We will find our way through these challenging times together. Although Communion isn’t available at this time, and we can’t be in close physical communion with one another, we are mystically united in the Communion of Saints, which we proclaim as a core tenet of our faith every time we make a profession of faith.

I was struck by these words of encouragement that were tweeted by a rabbi to the members of his synagogue. His main point is to think of “social distancing” in the exact opposite way.

“Every hand that we don’t shake must become a phone call that we place. Every embrace that we avoid must become a verbal expression of warmth and concern. Every inch and every foot that we physically place between ourselves and another must become a thought as to how we might be of help to that other, should the need arise …. Let’s stay safe.
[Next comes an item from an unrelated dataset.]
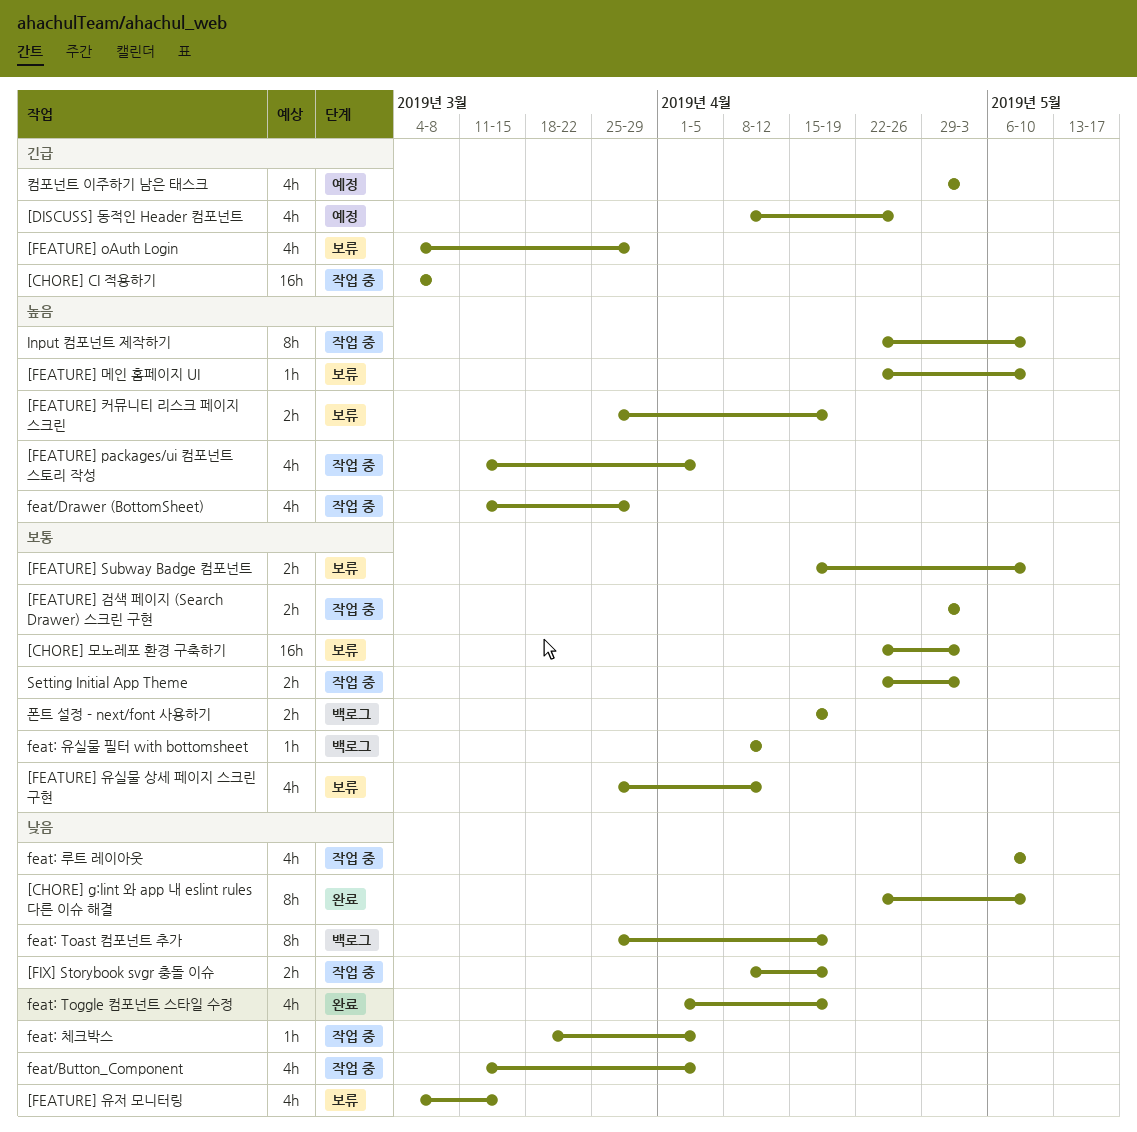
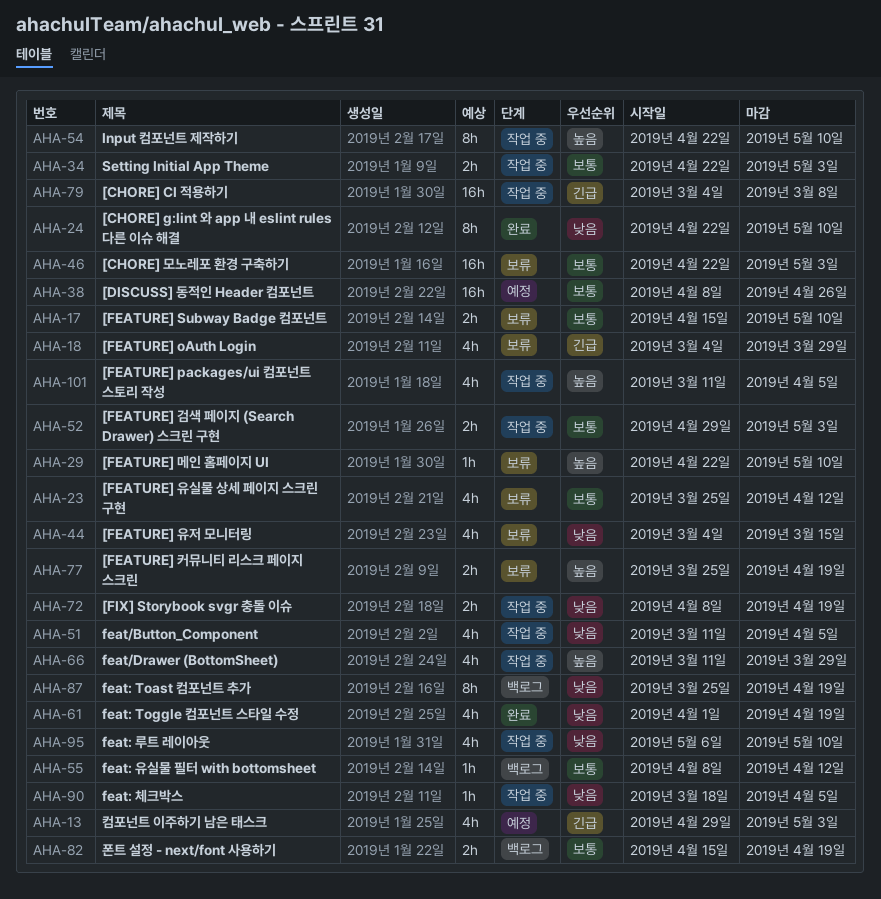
[DISCUSS] 동적인 Header 컴포넌트, priority: 긴급 -> 보통
[DISCUSS] 동적인 Header 컴포넌트, estimate: 4h -> 16h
And let’s draw one another closer in a way that we’ve never done before.”

In other words, “social distancing” is not “spiritual distancing.” We are called to care for one another, now more than ever. In a recent interview, Pope Francis said, “We must rediscover the concreteness of little things, small gestures of attention we can offer those close to us, our family, our friends.”

May our hunger for the Lord’s Real Presence grow dramatically during this time and may we share that hunger with others. May the Holy Spirit transform our social distancing into a greater unity of faith and oneness in the Lord. And as we read in the Scripture over and over again, may we: “Be not afraid.”

(Bishop Thomas Zinkula is the Bishop of the Diocese of Davenport.)